We provide the following files:
a) problem1.py - You will implement several functions of softmax regression. Do not change the input and
the output of the functions.
b) test1.py - This file includes unit tests. Run this file by typing ‘nosetests -v test1.py’ in the terminal. No
modification is required.
c) Problem2.py - You will implement several functions of neural network. Do not change the input and the
output of the functions.
d) test2.py - This file includes unit tests. Run this file by typing ‘nosetests -v test2.py’ in the terminal. No
modification is required.
Part 2. Using neural nets to recognize handwritten digits [33 points – optional for extra credit]
In this part, you will deal with the MNIST Database (http://yann.lecun.com/exdb/mnist/). The MNIST Database
is a collection of samples of handwritten digits from many people, originally collected by the National Institute
of Standards and Technology (NIST), and modified to be more easily analyzed computationally. We will use a
tutorial and sample software provided:
Read CHAPTER 1: Using neural nets to recognize handwritten digits from "Neural Networks and Deep
Learning" by Michael A. Nielsen, Determination Press, 2015.
Download the samples provided with the chapter. (Note that the data files represent a further modification
of the original NIST data). The orginal software linked in the tutorial was written in python 2. Therefore,
instead, download this software written in python 3: https://github.com/chengfx/neural-networks-and-deeplearning-for-python3. This software package also include the MNIST Database.
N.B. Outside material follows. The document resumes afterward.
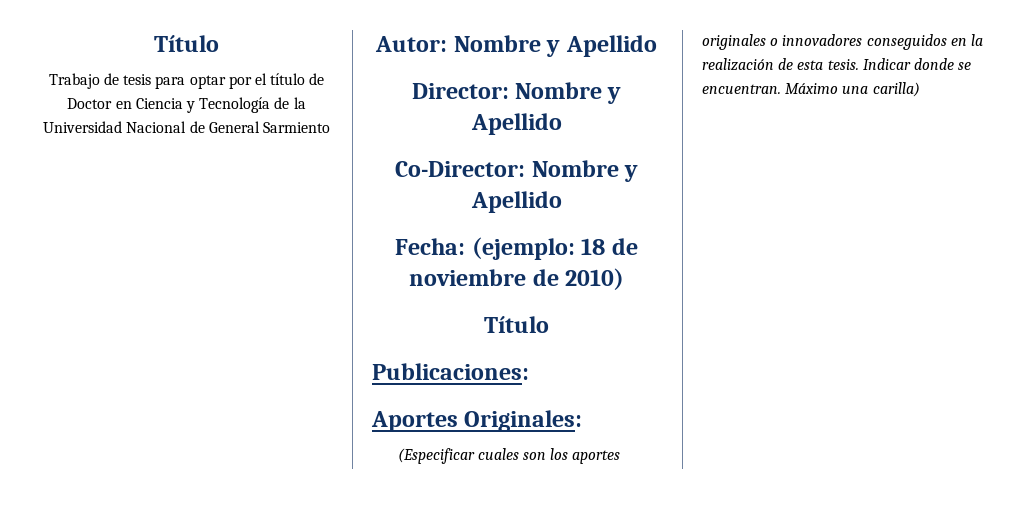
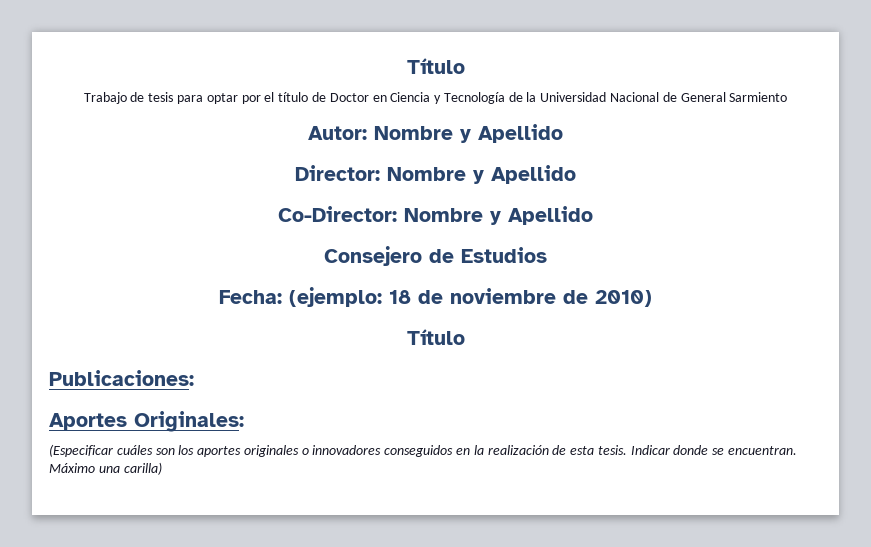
(562, 202) none -> [324,246,547,266] // Consejero de Estudios
[477,448,519,460] cuales -> [116,445,153,455] cuáles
Following his development, and using the Python software provided (again, use the python 3 version), run
the 30-epoch, 10 hidden-unit, η=3.0 neural network example and save your results in a table. Do this three
times, and use the trial with the median performance as your "result".
Then, experiment with at least 3 alternative network hyper-parameters and topologies (e.g.,different # of
epochs, # of hidden units, η).
Save and summarize the results and report them.
Through the experiment, what is the best configuration? What did you learn?
Any idea to further improve the prediction rate?
What to turn in:
Submit to Canvas your problem1.py, problem2.py and pdf document for part 2.
This is an individual assignment, but you may discuss general strategies and approaches with
other members of the class (refer to the syllabus for details of the homework collaboration
policy).